**PROBLEM TO WORK ON**
How many lines in the entries below include the string "Lakehills"? Answer with the number only.

(Page-level text extractions)
*** Block opens ***
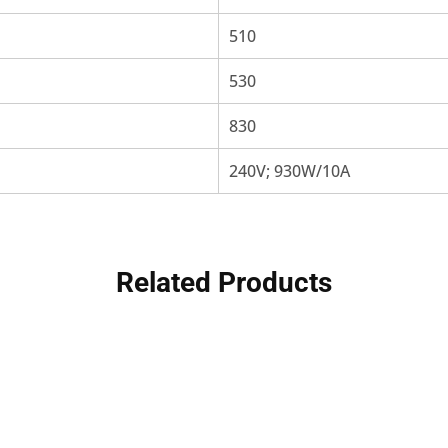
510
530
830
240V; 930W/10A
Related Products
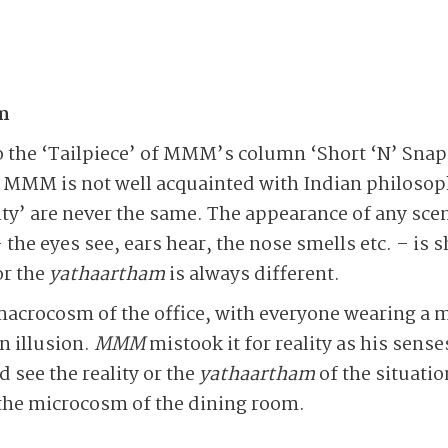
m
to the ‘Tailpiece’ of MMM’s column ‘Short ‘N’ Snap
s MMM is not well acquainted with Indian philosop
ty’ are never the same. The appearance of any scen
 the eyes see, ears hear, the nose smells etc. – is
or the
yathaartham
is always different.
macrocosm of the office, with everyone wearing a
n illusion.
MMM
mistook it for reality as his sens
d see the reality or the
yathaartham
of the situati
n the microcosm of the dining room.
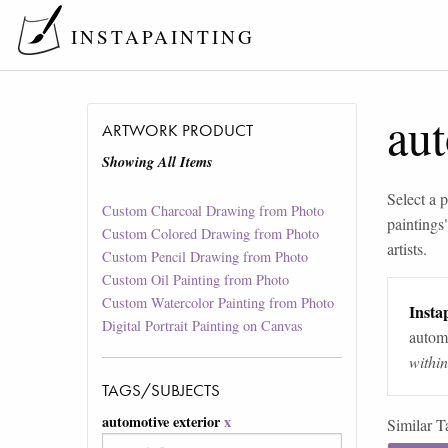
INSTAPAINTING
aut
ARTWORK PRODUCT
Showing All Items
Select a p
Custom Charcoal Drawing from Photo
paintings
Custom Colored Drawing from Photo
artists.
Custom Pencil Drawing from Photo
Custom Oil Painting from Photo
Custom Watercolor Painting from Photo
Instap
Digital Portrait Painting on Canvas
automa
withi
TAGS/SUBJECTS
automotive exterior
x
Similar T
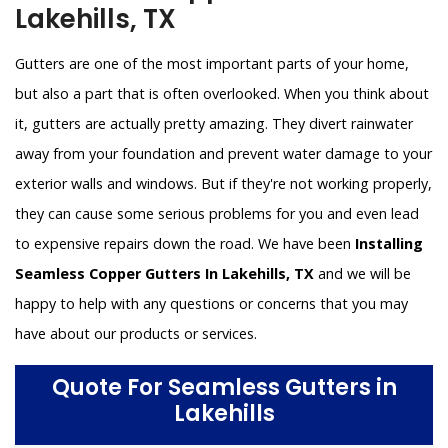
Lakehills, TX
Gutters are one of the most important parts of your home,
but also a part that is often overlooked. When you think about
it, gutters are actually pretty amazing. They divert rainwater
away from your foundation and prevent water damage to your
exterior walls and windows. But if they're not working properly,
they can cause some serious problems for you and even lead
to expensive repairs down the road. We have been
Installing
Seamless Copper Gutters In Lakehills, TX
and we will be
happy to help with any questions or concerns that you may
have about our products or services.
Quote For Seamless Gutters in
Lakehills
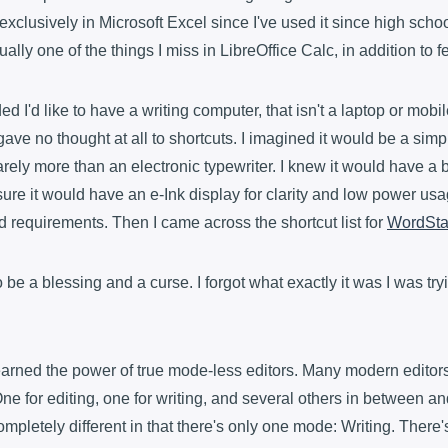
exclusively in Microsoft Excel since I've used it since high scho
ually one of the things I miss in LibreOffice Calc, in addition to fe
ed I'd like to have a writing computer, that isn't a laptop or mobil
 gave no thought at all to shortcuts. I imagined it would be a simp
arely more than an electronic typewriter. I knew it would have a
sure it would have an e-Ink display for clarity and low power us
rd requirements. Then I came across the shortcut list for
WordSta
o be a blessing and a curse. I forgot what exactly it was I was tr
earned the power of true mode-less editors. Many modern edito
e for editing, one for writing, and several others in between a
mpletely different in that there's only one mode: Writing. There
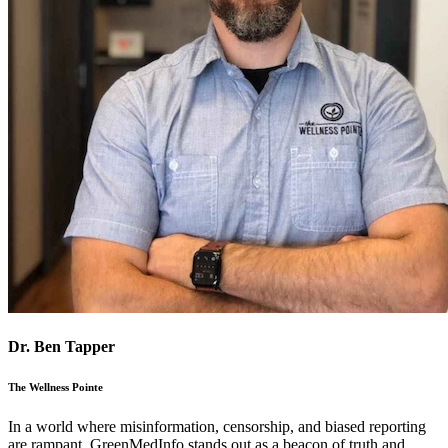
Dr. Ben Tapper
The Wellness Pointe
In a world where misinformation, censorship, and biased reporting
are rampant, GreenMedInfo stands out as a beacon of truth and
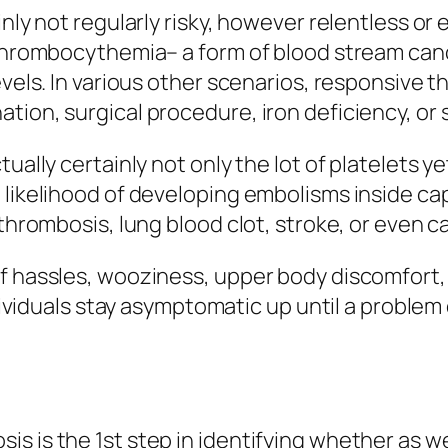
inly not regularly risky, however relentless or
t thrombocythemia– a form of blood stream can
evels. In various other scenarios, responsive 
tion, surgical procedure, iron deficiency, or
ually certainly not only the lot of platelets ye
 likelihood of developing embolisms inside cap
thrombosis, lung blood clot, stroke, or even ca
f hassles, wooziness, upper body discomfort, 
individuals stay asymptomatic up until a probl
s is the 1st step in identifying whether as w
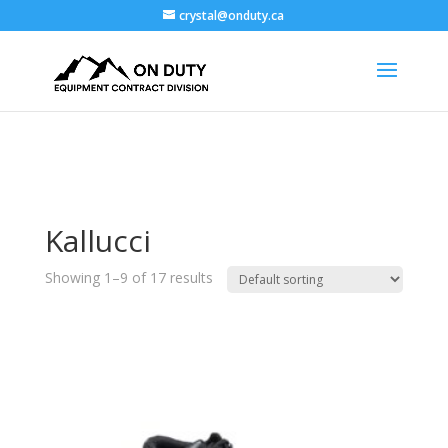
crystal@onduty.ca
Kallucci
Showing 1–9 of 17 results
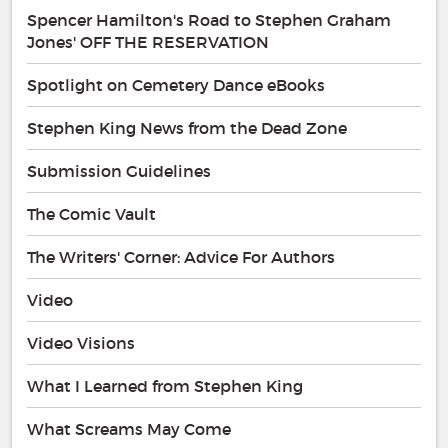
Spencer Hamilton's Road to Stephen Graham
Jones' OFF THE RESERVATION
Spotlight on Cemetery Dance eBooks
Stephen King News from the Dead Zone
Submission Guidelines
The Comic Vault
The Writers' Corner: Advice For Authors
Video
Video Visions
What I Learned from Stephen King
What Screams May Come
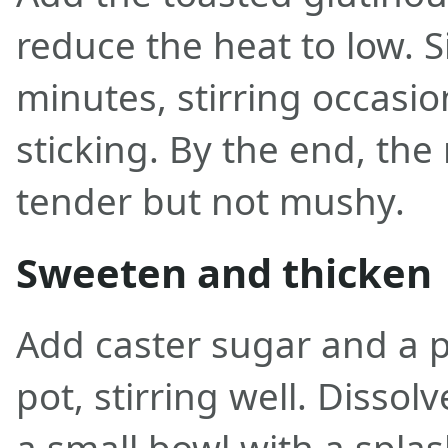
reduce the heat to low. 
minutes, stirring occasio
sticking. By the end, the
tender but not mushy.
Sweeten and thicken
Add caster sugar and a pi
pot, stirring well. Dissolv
*** Block closes ***
*** Block opens ***
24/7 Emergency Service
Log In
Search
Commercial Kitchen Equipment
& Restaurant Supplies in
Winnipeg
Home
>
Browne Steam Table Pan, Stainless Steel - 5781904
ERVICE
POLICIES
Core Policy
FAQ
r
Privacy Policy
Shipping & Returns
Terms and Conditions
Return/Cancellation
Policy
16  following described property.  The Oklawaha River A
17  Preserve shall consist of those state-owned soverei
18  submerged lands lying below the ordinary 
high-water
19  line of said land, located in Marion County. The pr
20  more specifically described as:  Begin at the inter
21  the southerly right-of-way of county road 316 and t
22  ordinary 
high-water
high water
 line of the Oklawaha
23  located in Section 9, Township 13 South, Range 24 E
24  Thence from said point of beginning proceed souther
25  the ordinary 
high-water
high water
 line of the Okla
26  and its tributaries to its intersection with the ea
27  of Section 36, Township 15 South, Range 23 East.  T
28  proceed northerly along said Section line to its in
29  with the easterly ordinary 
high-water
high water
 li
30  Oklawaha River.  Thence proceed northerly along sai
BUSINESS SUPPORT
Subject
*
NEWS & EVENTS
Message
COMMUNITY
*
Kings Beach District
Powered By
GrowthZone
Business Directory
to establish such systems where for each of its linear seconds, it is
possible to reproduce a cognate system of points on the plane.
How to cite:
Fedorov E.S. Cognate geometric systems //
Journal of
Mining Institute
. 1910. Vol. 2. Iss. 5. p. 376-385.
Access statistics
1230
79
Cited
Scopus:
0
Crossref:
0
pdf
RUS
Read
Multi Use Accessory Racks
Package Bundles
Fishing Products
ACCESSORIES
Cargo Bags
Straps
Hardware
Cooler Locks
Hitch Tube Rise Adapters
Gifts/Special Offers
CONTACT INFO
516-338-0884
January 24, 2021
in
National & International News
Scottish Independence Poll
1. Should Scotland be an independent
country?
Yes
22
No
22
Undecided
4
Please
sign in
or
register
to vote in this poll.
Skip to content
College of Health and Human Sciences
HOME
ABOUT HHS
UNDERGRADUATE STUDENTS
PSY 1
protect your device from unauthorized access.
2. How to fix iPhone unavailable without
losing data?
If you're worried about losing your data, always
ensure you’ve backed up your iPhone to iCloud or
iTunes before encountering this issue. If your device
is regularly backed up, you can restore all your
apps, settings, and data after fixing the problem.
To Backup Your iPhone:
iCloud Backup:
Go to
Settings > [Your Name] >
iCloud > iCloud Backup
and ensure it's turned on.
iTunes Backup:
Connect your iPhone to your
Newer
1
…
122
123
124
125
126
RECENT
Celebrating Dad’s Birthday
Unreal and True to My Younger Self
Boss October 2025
*** Block closes ***
**ANSWER TO THE PROBLEM**
3